In recent years, non-coding RNAs have been studied in normal cellular functioning as well as in pathological processes (Huttenhofer and Schattner, 2006, Mattick, 2004). Micro-RNAs (miRNAs) are a family of non-coding RNAs that post-transcriptionally regulate gene expression by inhibiting mRNA translation or inhibiting mRNA and protein degradation (Mattick, 2004). Various diseases, including neuropathic pain disorders, appear to possess unique miRNA expression signatures. Recent reports on modulation of miRNA function in both neuronal and immune processes predict the therapeutic potential of manipulating miRNAs in diseases affecting the immune system and the brain (O'Connor et al., 2012, Soreq and Wolf, 2011). miRNAs that communicate between the nervous and immune system have been termed “neurimmiRs” and primarily target transcription factors or other regulatory genes, which enable simultaneous cross-communication between neural and immune compartments (Soreq and Wolf, 2011). Thus, miRNAs possibly control cellular pathways in multiple systems and act as “master-switches” (Soreq and Wolf, 2011).

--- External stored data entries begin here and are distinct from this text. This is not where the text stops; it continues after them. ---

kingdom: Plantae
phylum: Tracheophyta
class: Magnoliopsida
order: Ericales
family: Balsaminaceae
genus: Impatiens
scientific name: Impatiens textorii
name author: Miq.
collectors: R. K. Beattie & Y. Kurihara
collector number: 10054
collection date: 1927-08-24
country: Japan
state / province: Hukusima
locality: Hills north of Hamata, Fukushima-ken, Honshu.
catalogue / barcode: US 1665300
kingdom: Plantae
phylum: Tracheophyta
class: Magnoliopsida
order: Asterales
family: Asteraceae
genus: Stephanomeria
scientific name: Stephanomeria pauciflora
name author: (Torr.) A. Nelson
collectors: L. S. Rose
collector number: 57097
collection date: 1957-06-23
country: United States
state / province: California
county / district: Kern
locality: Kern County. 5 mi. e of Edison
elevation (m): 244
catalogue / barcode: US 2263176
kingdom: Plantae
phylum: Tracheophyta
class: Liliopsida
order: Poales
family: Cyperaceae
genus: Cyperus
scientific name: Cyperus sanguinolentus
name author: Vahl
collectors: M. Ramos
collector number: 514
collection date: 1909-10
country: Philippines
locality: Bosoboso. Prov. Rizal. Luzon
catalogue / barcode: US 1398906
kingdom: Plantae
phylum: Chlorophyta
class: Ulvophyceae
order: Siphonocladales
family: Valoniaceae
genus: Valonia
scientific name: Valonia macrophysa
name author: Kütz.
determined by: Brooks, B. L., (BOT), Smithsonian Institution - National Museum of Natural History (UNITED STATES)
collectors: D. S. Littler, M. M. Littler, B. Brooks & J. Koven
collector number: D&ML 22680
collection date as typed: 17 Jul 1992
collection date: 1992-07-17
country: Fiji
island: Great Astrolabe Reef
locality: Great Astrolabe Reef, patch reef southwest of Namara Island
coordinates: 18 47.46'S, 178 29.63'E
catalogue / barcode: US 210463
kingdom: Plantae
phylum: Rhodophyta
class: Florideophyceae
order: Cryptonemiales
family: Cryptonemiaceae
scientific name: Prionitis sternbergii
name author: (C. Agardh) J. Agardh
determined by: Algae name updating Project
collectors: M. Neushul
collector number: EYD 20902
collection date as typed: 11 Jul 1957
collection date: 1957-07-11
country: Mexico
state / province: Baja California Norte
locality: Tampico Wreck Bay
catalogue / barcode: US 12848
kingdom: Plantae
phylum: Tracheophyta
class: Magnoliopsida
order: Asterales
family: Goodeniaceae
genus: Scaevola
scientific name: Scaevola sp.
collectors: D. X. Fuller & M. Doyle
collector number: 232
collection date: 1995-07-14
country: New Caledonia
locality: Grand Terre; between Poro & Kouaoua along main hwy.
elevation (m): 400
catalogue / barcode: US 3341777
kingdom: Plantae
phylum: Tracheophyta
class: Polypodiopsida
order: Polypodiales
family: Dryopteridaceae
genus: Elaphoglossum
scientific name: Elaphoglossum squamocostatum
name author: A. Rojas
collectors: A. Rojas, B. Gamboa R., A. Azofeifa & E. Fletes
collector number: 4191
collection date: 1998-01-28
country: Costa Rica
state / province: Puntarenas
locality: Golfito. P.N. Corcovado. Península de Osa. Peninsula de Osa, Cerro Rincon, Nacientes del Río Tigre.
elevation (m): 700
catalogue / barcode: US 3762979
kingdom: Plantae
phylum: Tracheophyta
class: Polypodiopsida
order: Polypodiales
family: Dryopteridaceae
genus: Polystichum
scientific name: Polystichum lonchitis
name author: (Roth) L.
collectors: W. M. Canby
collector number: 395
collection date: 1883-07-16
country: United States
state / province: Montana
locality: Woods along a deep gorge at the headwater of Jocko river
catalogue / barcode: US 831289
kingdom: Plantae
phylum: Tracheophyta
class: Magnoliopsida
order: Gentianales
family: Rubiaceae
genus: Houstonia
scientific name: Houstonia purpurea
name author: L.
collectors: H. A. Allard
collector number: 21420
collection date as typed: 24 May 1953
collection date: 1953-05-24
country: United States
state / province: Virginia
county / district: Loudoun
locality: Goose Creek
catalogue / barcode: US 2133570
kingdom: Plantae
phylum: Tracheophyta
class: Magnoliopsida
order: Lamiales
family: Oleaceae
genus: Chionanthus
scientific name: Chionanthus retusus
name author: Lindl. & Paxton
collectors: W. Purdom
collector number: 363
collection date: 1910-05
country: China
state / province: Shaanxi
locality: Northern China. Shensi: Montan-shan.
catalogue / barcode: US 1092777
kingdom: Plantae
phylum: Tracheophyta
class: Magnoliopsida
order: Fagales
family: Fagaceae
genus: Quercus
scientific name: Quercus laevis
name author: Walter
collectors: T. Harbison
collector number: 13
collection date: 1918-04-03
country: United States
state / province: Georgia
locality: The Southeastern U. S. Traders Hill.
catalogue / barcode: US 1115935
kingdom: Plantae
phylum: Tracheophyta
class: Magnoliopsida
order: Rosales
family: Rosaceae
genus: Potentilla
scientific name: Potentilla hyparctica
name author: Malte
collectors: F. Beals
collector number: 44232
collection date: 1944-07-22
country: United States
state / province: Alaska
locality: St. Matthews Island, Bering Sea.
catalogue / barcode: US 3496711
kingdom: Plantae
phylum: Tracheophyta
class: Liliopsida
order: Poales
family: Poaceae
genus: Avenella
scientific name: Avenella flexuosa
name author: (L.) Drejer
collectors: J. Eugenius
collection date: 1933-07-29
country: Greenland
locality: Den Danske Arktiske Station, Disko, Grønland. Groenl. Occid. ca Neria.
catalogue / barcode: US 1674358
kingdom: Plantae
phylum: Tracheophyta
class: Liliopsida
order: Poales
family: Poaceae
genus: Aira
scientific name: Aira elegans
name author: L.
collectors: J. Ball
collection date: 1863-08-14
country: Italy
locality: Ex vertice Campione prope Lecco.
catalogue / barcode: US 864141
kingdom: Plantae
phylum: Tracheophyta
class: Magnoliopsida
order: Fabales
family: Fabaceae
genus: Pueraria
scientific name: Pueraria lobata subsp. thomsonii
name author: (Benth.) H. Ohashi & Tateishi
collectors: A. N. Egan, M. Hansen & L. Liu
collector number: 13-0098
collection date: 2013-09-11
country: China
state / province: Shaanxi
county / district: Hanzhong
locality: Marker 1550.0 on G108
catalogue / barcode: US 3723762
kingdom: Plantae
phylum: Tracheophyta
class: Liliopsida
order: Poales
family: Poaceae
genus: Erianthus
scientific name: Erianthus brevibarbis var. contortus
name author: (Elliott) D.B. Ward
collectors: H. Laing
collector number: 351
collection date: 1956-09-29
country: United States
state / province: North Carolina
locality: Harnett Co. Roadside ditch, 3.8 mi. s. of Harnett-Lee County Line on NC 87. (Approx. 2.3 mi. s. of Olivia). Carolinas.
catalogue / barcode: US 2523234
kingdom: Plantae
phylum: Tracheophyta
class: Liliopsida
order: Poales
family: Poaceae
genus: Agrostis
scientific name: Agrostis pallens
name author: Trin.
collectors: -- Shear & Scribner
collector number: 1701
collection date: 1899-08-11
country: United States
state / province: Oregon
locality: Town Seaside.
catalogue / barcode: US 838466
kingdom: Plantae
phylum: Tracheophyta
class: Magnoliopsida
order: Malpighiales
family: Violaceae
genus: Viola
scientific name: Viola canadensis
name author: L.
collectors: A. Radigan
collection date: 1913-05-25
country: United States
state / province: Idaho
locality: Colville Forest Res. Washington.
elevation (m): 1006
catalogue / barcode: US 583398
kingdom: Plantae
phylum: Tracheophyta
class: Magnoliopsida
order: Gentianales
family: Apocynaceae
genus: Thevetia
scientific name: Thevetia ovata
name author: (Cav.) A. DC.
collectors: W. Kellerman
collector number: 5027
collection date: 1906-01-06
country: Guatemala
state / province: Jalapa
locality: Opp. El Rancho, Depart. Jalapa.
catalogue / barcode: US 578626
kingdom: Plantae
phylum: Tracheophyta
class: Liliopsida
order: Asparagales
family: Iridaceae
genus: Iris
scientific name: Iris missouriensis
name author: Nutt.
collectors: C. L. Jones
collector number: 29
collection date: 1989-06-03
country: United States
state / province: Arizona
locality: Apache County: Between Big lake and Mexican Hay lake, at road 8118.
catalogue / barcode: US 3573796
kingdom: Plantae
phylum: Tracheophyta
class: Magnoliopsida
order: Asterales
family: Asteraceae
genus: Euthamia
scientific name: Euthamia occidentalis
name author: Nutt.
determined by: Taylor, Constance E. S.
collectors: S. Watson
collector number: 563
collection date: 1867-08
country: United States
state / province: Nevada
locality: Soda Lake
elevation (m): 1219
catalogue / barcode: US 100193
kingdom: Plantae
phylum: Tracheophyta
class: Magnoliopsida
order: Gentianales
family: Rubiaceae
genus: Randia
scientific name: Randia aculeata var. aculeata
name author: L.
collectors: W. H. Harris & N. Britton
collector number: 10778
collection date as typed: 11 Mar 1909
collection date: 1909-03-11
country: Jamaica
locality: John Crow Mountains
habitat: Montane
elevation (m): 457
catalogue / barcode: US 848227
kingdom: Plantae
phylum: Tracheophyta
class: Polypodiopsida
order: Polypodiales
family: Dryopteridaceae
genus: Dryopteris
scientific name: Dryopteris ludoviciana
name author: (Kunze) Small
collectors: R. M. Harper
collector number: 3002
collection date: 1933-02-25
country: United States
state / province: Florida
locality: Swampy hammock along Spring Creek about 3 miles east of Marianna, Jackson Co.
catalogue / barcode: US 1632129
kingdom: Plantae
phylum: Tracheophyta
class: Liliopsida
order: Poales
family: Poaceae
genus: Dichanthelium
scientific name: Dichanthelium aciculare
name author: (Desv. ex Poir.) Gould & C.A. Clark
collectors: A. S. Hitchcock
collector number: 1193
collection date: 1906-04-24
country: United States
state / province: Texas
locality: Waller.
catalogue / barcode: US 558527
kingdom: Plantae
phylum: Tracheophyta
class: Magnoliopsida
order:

Aberrant expression of several miRNAs has been reported throughout many peripheral and central nervous system loci associated with pain perception (Aldrich et al., 2009, Bai et al., 2007, Imai et al., 2011, Kusuda et al., 2011, von Schack et al., 2011). First reports describing characteristic miRNA expression profiles in blood or cerebrospinal fluid of patients with distinct pain conditions are starting to emerge (Andersen et al., 2016, Beyer et al., 2015, Bjersing et al., 2013, Orlova et al., 2011), however evidence linking specific miRNA expression profiles to specific pain disorders is still insufficient.

miR-132 is abundantly expressed in the brain and is emerging as a regulator of cognition, neuronal plasticity, and memory. It can regulate synapse structure and function (Bredy et al., 2011, Miller et al., 2012, Schratt, 2009, Soreq and Wolf, 2011). Hippocampal miR-132 mediates stress-induced cognitive deficits through suppression of acetylcholinesterase (Haramati et al., 2011) and miR-132 has recently been implicated in neuropathic pain after chronic constriction injury (CCI) (Arai et al., 2013). Similarly, spinal cord miR-132 is now proposed as a mediator of neuropathic pain following spared nerve injury (SNI) (Zhang et al., 2015). However, direct links between pain and miR-132 expression levels in human and/or animal models of neuropathic pain still remain elusive.

The current studies evaluated blood and sural nerve miR-132-3p, a splice variant of miR-132, expression in patients suffering from chronic neuropathic pain accompanying peripheral neuropathy and analyzed the role of miR-132-3p in pain behavior in an animal model of neuropathic pain.